A mon avis, manque le rappel de deux faits qui vont nourrir la crise qui mène à 1933 : la situation économique, sociale, humaine catastrophique à l’issue de la défaite de 1918. Situation aggravée oh combien par les conditions imposées par le traité de Versailles et l’occupation de la RUHR en partie parce que les xénophobes allemands nommaient déjà des sous-hommes : les régiments sénégalais rescapés des massacres. Ensuite l’échec de la révolution allemande de 1919 – 1923.Ce dernier point fut absolument décisif. C’est en tout cas ce que je retiens de mes cours d’histoire.

Tu sais comme moi que ce sont principalement les militants de l’Opposition de Gauche à Staline qui ont surtout été capables de tirer le bilan de la montée des mouvements fascistes. Juste pour replacer les choses dans leur contexte, voici ce qu’écrit Trotsky, juste avant son assassinat par un agent de Staline : Léon Trotsky : Bonapartisme, fascisme et guerre 20 août 1940….. A quel moment le fascisme réussit-il ? « A la fois l’analyse théorique et la riche expérience historique du dernier quart de siècle ont également démontré que le fascisme est chaque fois le maillon final d’un cycle politique spécifique ainsi composé : une crise des plus graves de la société capitaliste, une radicalisation croissante de la classe ouvrière, une sympathie croissante vis-à-vis de la classe ouvrière et une aspiration à un changement de la part de la petite bourgeoisie rurale et urbaine, une confusion extrême de la grande bourgeoisie, ses manœuvres lâches et perfides visant à éviter le point culminant de la crise révolutionnaire ; un épuisement du prolétariat et une confusion et une indifférence croissantes, une aggravation de la crise sociale, un désespoir de la petite bourgeoisie, son aspiration à un changement, une névrose collective de la petite bourgeoisie, sa prédisposition à croire aux miracles et aux mesures violentes, une hostilité croissante vis-à-vis du prolétariat qui l’a déçue dans ses espérances. Telles sont les prémisses pour une rapide formation du parti fasciste et pour sa victoire. »

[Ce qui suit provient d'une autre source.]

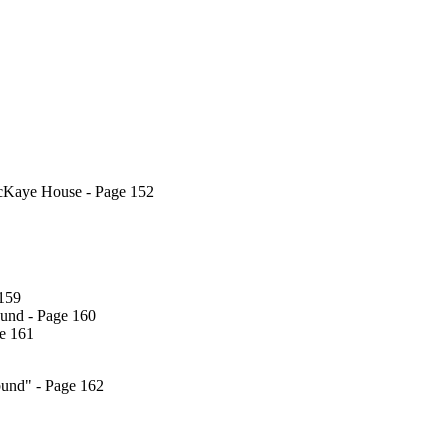
acKaye House - Page 152
 159
bund - Page 160
ge 161
rbund" - Page 162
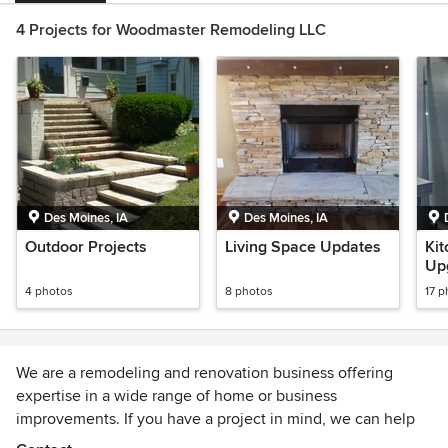
4 Projects for Woodmaster Remodeling LLC
Des Moines, IA
Des Moines, IA
Outdoor Projects
Living Space Updates
Kit
Up
4 photos
8 photos
17 p
We are a remodeling and renovation business offering
expertise in a wide range of home or business
improvements. If you have a project in mind, we can help
you make it a reality. We will work with you from design and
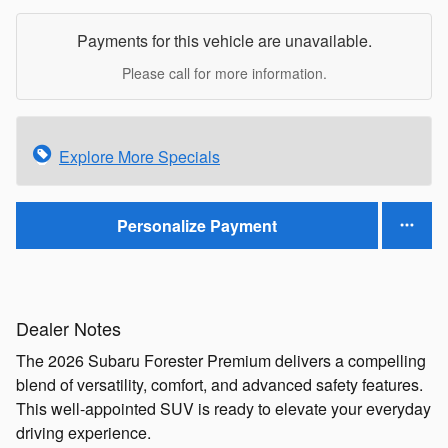
Payments for this vehicle are unavailable.
Please call for more information.
Explore More Specials
Personalize Payment
Dealer Notes
The 2026 Subaru Forester Premium delivers a compelling
blend of versatility, comfort, and advanced safety features.
This well-appointed SUV is ready to elevate your everyday
driving experience.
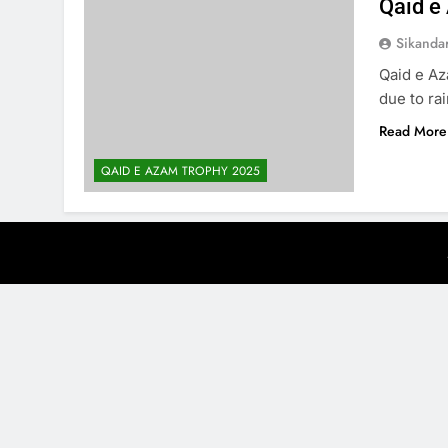
Qaid e
Sikanda
Qaid e Az
due to rai
Read More
QAID E AZAM TROPHY 2025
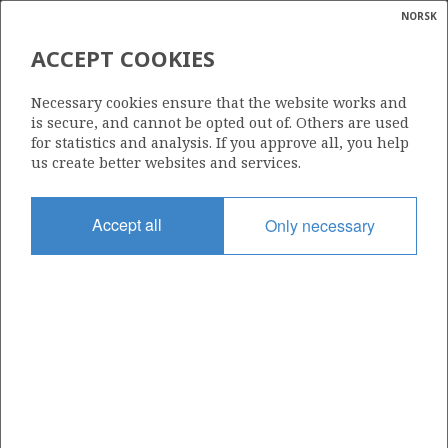
NORSK
Search
N
P
MENU
ACCEPT COOKIES
Glossar
Energy
30/9-4 S OSEBERG SØR
Necessary cookies ensure that the website works and
calcula
is secure, and cannot be opted out of. Others are used
for statistics and analysis. If you approve all, you help
us create better websites and services.
Discovery year
Accept all
Only necessary
1985
Area
NORTH SEA
Status
INCLUDED IN OTHER DISCOVERY
Business unit
| ©
OSEBERG AREA UNIT
|
rket
ns
nder
ian
Operator:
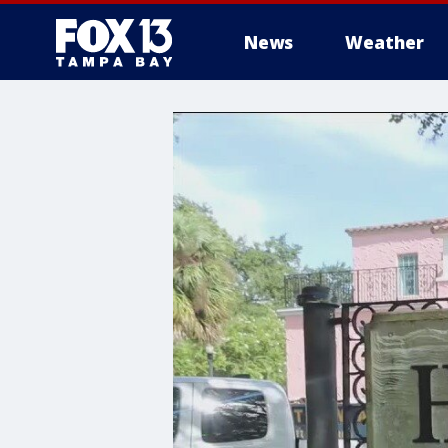
News
Weather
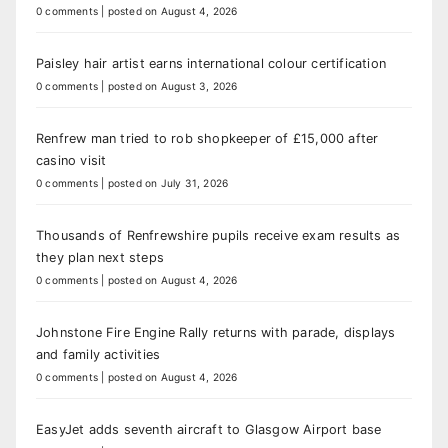
0 comments
|
posted on August 4, 2026
Paisley hair artist earns international colour certification
0 comments
|
posted on August 3, 2026
Renfrew man tried to rob shopkeeper of £15,000 after
casino visit
0 comments
|
posted on July 31, 2026
Thousands of Renfrewshire pupils receive exam results as
they plan next steps
0 comments
|
posted on August 4, 2026
Johnstone Fire Engine Rally returns with parade, displays
and family activities
0 comments
|
posted on August 4, 2026
EasyJet adds seventh aircraft to Glasgow Airport base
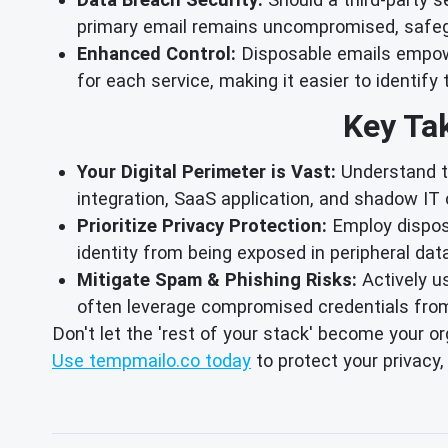
primary email remains uncompromised, safegu
Enhanced Control:
Disposable emails empowe
for each service, making it easier to identi
Key Tak
Your Digital Perimeter is Vast:
Understand th
integration, SaaS application, and shadow I
Prioritize Privacy Protection:
Employ disposa
identity from being exposed in peripheral dat
Mitigate Spam & Phishing Risks:
Actively u
often leverage compromised credentials from 
Don't let the 'rest of your stack' become your or
Use tempmailo.co today
to protect your privacy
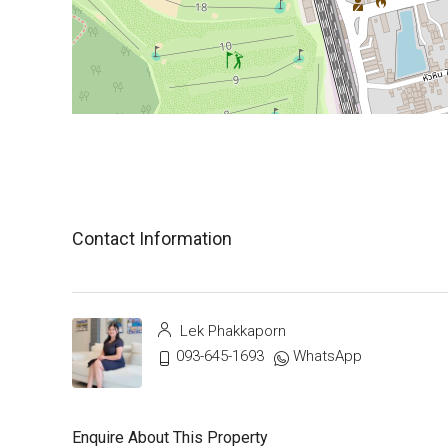
Contact Information
Lek Phakkaporn
093-645-1693
WhatsApp
Enquire About This Property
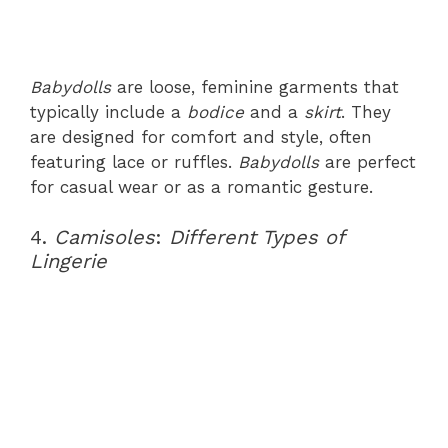
Babydolls
are loose, feminine garments that
typically include a
bodice
and a
skirt
. They
are designed for comfort and style, often
featuring lace or ruffles.
Babydolls
are perfect
for casual wear or as a romantic gesture.
4.
Camisoles
:
Different Types of
Lingerie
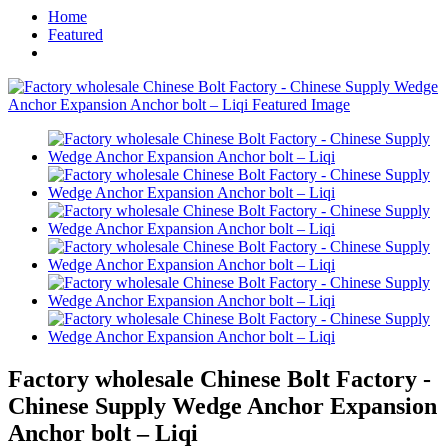
Home
Featured
Factory wholesale Chinese Bolt Factory -
Chinese Supply Wedge Anchor Expansion
Anchor bolt – Liqi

Quant à ce qui concerne tes propositions d’action, je pense que tu prends les choses par le bon bout mais à condition que le facteur subjectif (le PG en l’occurrence) de l’entreprise soit en état d’assimiler de façon bien plus approfondie que jusqu’ici, les conditions de développement de la crise nourricière du FN. C’est pour cela que la discussion que tu ouvres en publiant ton texte est aujourd’hui indispensable. Merci de l’avoir fait.